* Goal *
Repeat the entries that follow verbatim, without any of their pictures.

* Data lines *
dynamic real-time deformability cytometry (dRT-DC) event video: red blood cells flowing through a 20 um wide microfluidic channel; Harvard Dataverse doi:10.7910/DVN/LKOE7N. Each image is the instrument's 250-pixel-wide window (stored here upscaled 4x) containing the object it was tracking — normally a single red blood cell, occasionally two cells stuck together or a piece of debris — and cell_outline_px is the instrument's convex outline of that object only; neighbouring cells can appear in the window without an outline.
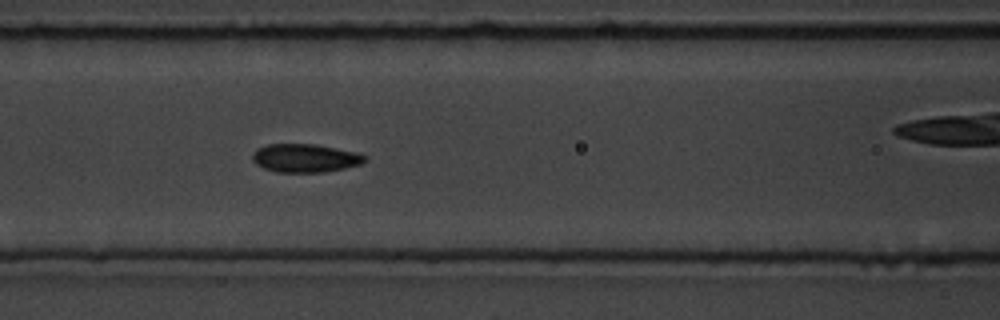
{"species": "common noctule bat (a hibernating species)", "species_latin": "Nyctalus noctula", "temperature_condition": "room temperature", "stored_images_in_passage": 8, "camera_frame_rate_fps": 3000, "um_per_image_px": 0.085, "animal": {"sex": "male", "body_mass_g": 19.5, "forearm_length_mm": 54.6}, "frame": {"image": 1, "passage_image": 7, "time_ms": 7.0, "image_size_px": [1000, 320], "cell_outline_px": [[368, 160], [360, 164], [344, 168], [324, 172], [276, 172], [264, 168], [256, 164], [252, 160], [252, 152], [256, 148], [268, 144], [316, 144], [356, 152], [368, 156]], "centroid_in_image_um": [25.93, 13.43], "position_along_channel_um": 140.7, "area_um2": 18.73}}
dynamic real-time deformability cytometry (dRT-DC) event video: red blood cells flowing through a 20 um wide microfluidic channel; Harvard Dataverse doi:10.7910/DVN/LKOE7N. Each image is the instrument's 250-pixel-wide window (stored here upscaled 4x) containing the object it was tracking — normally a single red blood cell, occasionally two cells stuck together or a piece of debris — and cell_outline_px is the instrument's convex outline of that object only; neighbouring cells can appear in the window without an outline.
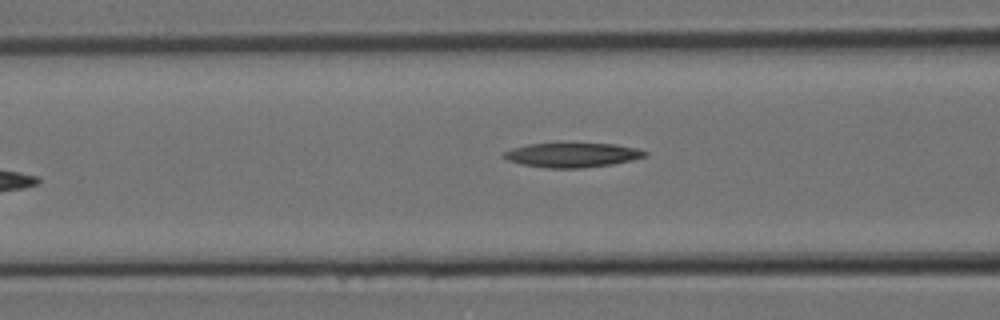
{"species": "Egyptian fruit bat (a non-hibernating species)", "species_latin": "Rousettus aegyptiacus", "temperature_condition": "room temperature", "stored_images_in_passage": 9, "segment_of_instrument_passage": [2, 2], "camera_frame_rate_fps": 3000, "um_per_image_px": 0.085, "animal": {"sex": "female"}, "frame": {"image": 1, "passage_image": 9, "time_ms": 2.667, "image_size_px": [1000, 320], "cell_outline_px": [[648, 156], [632, 160], [612, 164], [580, 168], [544, 168], [520, 164], [508, 160], [504, 156], [504, 152], [512, 148], [528, 144], [560, 140], [616, 144], [636, 148], [648, 152]], "centroid_in_image_um": [48.64, 13.12], "position_along_channel_um": 118.0, "area_um2": 21.21}}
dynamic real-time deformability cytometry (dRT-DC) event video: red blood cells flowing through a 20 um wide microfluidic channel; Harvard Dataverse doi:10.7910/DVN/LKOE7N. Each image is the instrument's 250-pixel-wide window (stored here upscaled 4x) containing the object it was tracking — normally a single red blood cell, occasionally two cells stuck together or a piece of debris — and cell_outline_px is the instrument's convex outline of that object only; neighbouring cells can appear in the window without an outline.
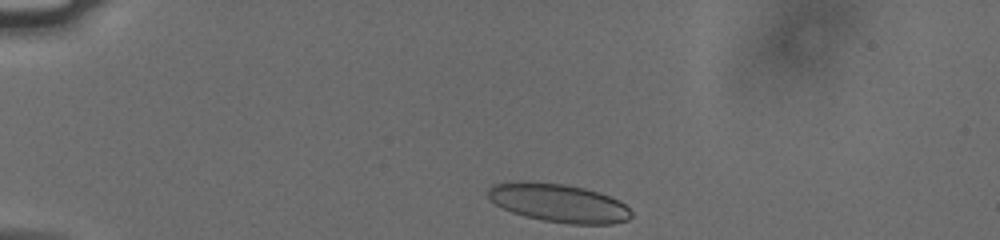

* Solved exercise *
dynamic real-time deformability cytometry (dRT-DC) event video: red blood cells flowing through a 20 um wide microfluidic channel; Harvard Dataverse doi:10.7910/DVN/LKOE7N. Each image is the instrument's 250-pixel-wide window (stored here upscaled 4x) containing the object it was tracking — normally a single red blood cell, occasionally two cells stuck together or a piece of debris — and cell_outline_px is the instrument's convex outline of that object only; neighbouring cells can appear in the window without an outline.
{"species": "common noctule bat (a hibernating species)", "species_latin": "Nyctalus noctula", "temperature_condition": "room temperature", "stored_images_in_passage": 8, "camera_frame_rate_fps": 3000, "um_per_image_px": 0.085, "animal": {"sex": "male", "body_mass_g": 19.5, "forearm_length_mm": 54.6}, "frame": {"image": 1, "passage_image": 7, "time_ms": 7.0, "image_size_px": [1000, 320], "cell_outline_px": [[368, 160], [360, 164], [344, 168], [324, 172], [276, 172], [264, 168], [256, 164], [252, 160], [252, 152], [256, 148], [268, 144], [316, 144], [356, 152], [368, 156]], "centroid_in_image_um": [25.93, 13.43], "position_along_channel_um": 140.7, "area_um2": 18.73}}
dynamic real-time deformability cytometry (dRT-DC) event video: red blood cells flowing through a 20 um wide microfluidic channel; Harvard Dataverse doi:10.7910/DVN/LKOE7N. Each image is the instrument's 250-pixel-wide window (stored here upscaled 4x) containing the object it was tracking — normally a single red blood cell, occasionally two cells stuck together or a piece of debris — and cell_outline_px is the instrument's convex outline of that object only; neighbouring cells can appear in the window without an outline.
{"species": "Egyptian fruit bat (a non-hibernating species)", "species_latin": "Rousettus aegyptiacus", "temperature_condition": "room temperature", "stored_images_in_passage": 9, "segment_of_instrument_passage": [2, 2], "camera_frame_rate_fps": 3000, "um_per_image_px": 0.085, "animal": {"sex": "female"}, "frame": {"image": 1, "passage_image": 9, "time_ms": 2.667, "image_size_px": [1000, 320], "cell_outline_px": [[648, 156], [632, 160], [612, 164], [580, 168], [544, 168], [520, 164], [508, 160], [504, 156], [504, 152], [512, 148], [528, 144], [560, 140], [616, 144], [636, 148], [648, 152]], "centroid_in_image_um": [48.64, 13.12], "position_along_channel_um": 118.0, "area_um2": 21.21}}
dynamic real-time deformability cytometry (dRT-DC) event video: red blood cells flowing through a 20 um wide microfluidic channel; Harvard Dataverse doi:10.7910/DVN/LKOE7N. Each image is the instrument's 250-pixel-wide window (stored here upscaled 4x) containing the object it was tracking — normally a single red blood cell, occasionally two cells stuck together or a piece of debris — and cell_outline_px is the instrument's convex outline of that object only; neighbouring cells can appear in the window without an outline.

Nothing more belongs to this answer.